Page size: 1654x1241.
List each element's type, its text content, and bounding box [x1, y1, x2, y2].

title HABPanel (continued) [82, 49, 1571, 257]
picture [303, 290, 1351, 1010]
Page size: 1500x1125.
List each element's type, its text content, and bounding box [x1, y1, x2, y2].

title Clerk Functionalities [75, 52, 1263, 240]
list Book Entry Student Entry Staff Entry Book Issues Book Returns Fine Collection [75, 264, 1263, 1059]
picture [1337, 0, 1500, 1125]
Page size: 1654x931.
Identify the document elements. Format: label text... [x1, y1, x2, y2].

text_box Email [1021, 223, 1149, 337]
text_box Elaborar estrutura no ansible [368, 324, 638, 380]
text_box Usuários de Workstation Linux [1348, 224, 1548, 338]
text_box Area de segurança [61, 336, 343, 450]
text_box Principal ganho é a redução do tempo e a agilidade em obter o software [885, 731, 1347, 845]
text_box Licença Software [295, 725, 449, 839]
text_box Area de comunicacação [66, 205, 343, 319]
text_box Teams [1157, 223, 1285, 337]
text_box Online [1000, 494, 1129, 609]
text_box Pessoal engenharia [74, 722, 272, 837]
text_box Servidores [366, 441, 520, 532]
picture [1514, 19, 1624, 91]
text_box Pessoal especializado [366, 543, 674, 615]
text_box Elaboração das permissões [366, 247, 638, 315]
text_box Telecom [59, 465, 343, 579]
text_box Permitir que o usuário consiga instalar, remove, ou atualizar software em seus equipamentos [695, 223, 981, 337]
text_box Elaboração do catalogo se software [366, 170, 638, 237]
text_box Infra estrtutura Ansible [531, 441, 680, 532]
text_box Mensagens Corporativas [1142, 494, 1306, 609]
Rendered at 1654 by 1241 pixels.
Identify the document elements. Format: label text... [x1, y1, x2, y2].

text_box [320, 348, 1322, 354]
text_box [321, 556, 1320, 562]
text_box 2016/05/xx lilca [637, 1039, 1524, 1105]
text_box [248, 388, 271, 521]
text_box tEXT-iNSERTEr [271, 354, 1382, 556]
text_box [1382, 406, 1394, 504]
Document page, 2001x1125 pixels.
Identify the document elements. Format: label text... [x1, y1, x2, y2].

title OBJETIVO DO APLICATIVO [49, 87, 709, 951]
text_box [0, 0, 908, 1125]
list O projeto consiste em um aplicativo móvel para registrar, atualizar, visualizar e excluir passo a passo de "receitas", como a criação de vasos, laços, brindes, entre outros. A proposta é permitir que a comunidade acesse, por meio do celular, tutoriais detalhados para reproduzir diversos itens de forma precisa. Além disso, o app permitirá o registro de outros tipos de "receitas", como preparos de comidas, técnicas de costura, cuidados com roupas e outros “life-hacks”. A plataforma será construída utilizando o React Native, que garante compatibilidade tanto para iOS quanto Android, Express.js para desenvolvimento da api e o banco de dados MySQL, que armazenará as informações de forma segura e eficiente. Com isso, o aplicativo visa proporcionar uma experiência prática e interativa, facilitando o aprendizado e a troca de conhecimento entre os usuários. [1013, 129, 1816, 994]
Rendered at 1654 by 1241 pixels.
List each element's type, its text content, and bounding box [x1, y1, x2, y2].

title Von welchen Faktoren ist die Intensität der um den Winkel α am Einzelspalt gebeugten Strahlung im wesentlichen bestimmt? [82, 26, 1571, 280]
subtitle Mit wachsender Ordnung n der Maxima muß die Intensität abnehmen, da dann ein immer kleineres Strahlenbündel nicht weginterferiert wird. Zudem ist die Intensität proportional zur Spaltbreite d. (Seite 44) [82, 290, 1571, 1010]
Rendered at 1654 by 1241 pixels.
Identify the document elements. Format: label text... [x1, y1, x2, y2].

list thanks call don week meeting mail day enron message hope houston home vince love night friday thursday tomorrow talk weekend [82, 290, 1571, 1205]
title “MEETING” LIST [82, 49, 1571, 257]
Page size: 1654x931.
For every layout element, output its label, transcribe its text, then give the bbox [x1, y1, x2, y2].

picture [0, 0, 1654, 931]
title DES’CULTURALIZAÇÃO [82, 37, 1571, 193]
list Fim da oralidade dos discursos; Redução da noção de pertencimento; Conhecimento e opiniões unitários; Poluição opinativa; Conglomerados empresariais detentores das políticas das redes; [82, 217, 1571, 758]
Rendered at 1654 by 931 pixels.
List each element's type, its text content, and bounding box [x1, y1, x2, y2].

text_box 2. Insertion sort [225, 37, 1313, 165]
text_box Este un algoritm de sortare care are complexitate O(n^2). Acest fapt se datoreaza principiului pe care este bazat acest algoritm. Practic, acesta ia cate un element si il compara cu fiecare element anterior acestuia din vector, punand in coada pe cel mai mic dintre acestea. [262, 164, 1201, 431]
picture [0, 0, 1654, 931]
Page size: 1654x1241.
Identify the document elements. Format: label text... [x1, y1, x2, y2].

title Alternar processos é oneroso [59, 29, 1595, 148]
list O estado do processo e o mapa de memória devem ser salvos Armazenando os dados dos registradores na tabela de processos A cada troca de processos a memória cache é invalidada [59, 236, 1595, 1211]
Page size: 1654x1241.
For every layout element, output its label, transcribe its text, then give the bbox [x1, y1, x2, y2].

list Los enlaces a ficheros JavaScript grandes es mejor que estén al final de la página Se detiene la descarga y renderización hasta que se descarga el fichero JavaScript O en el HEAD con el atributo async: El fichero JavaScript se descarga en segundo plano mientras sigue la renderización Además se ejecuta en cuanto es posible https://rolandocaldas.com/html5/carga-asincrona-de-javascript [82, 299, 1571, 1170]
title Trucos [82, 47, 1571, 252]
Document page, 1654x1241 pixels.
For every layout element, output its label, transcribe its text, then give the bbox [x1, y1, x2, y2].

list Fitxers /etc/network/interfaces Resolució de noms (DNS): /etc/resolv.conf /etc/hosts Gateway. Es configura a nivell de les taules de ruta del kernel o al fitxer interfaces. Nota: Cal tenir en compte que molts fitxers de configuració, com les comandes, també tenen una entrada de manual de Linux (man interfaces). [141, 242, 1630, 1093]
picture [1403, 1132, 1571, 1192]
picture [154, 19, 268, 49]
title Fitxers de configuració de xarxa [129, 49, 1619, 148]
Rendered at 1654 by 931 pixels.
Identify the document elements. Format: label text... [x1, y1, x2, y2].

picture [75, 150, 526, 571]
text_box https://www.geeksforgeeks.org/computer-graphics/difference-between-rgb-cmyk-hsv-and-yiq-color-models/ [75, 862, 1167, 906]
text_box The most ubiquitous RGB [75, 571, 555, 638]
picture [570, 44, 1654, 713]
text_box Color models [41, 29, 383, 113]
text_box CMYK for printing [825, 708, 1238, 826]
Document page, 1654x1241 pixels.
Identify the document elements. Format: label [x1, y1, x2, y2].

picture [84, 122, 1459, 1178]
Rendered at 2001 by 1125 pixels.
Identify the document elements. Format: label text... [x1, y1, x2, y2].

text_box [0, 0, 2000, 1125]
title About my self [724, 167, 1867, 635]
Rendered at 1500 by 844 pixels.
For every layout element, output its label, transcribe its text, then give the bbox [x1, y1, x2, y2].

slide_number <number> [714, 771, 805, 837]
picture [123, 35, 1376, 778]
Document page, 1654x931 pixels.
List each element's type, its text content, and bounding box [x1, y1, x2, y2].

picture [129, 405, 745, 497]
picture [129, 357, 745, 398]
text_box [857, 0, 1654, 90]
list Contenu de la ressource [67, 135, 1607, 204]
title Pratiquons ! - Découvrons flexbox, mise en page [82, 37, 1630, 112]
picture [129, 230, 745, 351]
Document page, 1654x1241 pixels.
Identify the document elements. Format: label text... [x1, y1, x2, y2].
---+---
- [What is needed] Reproduce the listing above word for word, everything from its first line down to and including the line that contains "text_box [1382, 406, 1394, 504]".

- [Answer for this exercise]
Page size: 1654x1241.
List each element's type, its text content, and bounding box [x1, y1, x2, y2].

title HABPanel (continued) [82, 49, 1571, 257]
picture [303, 290, 1351, 1010]
Page size: 1500x1125.
List each element's type, its text content, and bounding box [x1, y1, x2, y2].

title Clerk Functionalities [75, 52, 1263, 240]
list Book Entry Student Entry Staff Entry Book Issues Book Returns Fine Collection [75, 264, 1263, 1059]
picture [1337, 0, 1500, 1125]
Page size: 1654x931.
Identify the document elements. Format: label text... [x1, y1, x2, y2].

text_box Email [1021, 223, 1149, 337]
text_box Elaborar estrutura no ansible [368, 324, 638, 380]
text_box Usuários de Workstation Linux [1348, 224, 1548, 338]
text_box Area de segurança [61, 336, 343, 450]
text_box Principal ganho é a redução do tempo e a agilidade em obter o software [885, 731, 1347, 845]
text_box Licença Software [295, 725, 449, 839]
text_box Area de comunicacação [66, 205, 343, 319]
text_box Teams [1157, 223, 1285, 337]
text_box Online [1000, 494, 1129, 609]
text_box Pessoal engenharia [74, 722, 272, 837]
text_box Servidores [366, 441, 520, 532]
picture [1514, 19, 1624, 91]
text_box Pessoal especializado [366, 543, 674, 615]
text_box Elaboração das permissões [366, 247, 638, 315]
text_box Telecom [59, 465, 343, 579]
text_box Permitir que o usuário consiga instalar, remove, ou atualizar software em seus equipamentos [695, 223, 981, 337]
text_box Elaboração do catalogo se software [366, 170, 638, 237]
text_box Infra estrtutura Ansible [531, 441, 680, 532]
text_box Mensagens Corporativas [1142, 494, 1306, 609]
Rendered at 1654 by 1241 pixels.
Identify the document elements. Format: label text... [x1, y1, x2, y2].

text_box [320, 348, 1322, 354]
text_box [321, 556, 1320, 562]
text_box 2016/05/xx lilca [637, 1039, 1524, 1105]
text_box [248, 388, 271, 521]
text_box tEXT-iNSERTEr [271, 354, 1382, 556]
text_box [1382, 406, 1394, 504]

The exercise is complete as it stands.